• EXERCISE AIM: In the thread on orderless pattern matching, which version introduces OrderlessPatternSequence?

• QUOTED PASSAGE:
◇ ◇ ◇ ◇

# Orderless pattern matching

The MMA docs state that "In matching patterns with Orderless functions, all possible orders of arguments are tried".

Why then does the following not work?

plus[x__Integer, y__Real] := x+y
Attributes[plus] = {Orderless}
plus[2.5, 3]


Got:

plus[2.5, 3]


Expected:

5.5


Note that the expression does match the pattern.

MatchQ[plus[2.5, 3], plus[x__Integer, y__Real]]


returns True if and only if plus has the Orderless Attribute.

I think the documentation needs to be more clear on this; the order of definitions is important:

Remove[plus]

Attributes[plus] = {Orderless};
plus[x__Integer, y__Real] := x + y

plus[2.5, 3]

5.5


So the Orderless attribute must be active at the time the definition is created.

Noteworthy is that definitions made before setting the attribute can cohabit with those made after setting it in a very useful way. For years I didn't know this until Simon Woods made me aware of it with this answer:

Here is my own application of that behavior:

## OrderlessPatternSequence

Version 10.1 introduces OrderlessPatternSequence which allows orderless behavior to be applied one definition (or even pattern) at a time.

Remove[plus]

plus[OrderlessPatternSequence[x__Integer, y__Real]] := x + y

plus[a_, b_] /; a < b := {a, b}


The first definition works in orderless fashion:

plus[2.5, 3, 1.8]

7.3


The second definition retains normal behavior:

plus[3, 1]

plus[3, 1]

◇ ◇ ◇ ◇

• DATASET EXCERPTS:
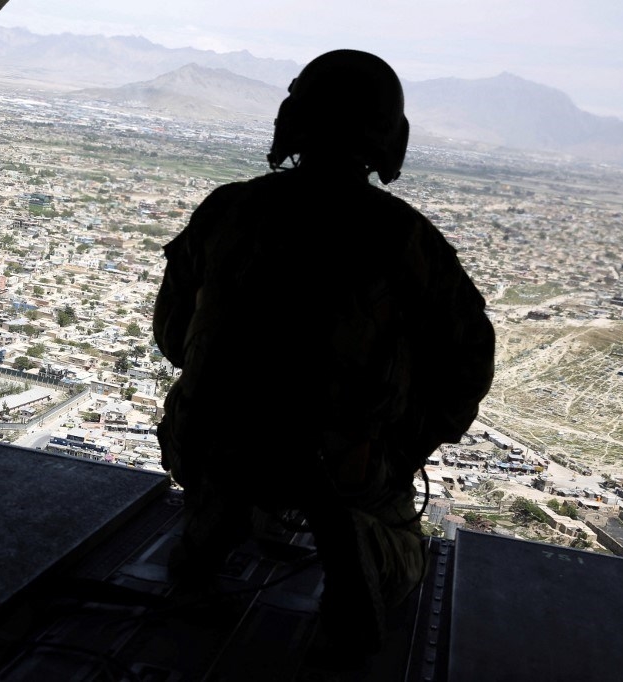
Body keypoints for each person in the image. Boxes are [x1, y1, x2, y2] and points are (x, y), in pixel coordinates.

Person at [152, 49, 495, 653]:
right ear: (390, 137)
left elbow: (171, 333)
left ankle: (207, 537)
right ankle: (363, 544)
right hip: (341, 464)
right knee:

◇ ◇ ◇ ◇

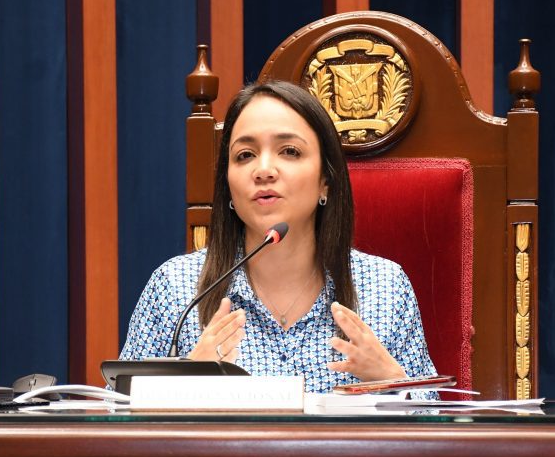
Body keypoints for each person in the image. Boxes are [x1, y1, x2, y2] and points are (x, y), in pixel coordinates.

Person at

◇ ◇ ◇ ◇

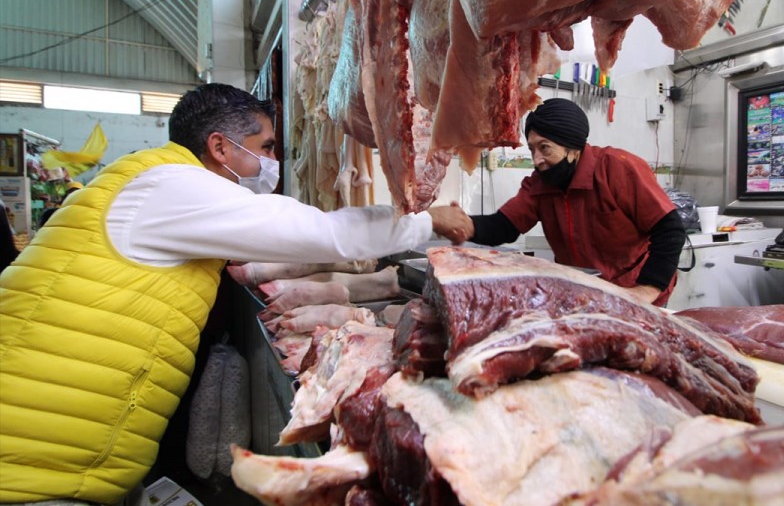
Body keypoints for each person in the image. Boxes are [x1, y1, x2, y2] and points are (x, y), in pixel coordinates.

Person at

◇ ◇ ◇ ◇

• ANSWER TO THIS EXERCISE: Version 10.1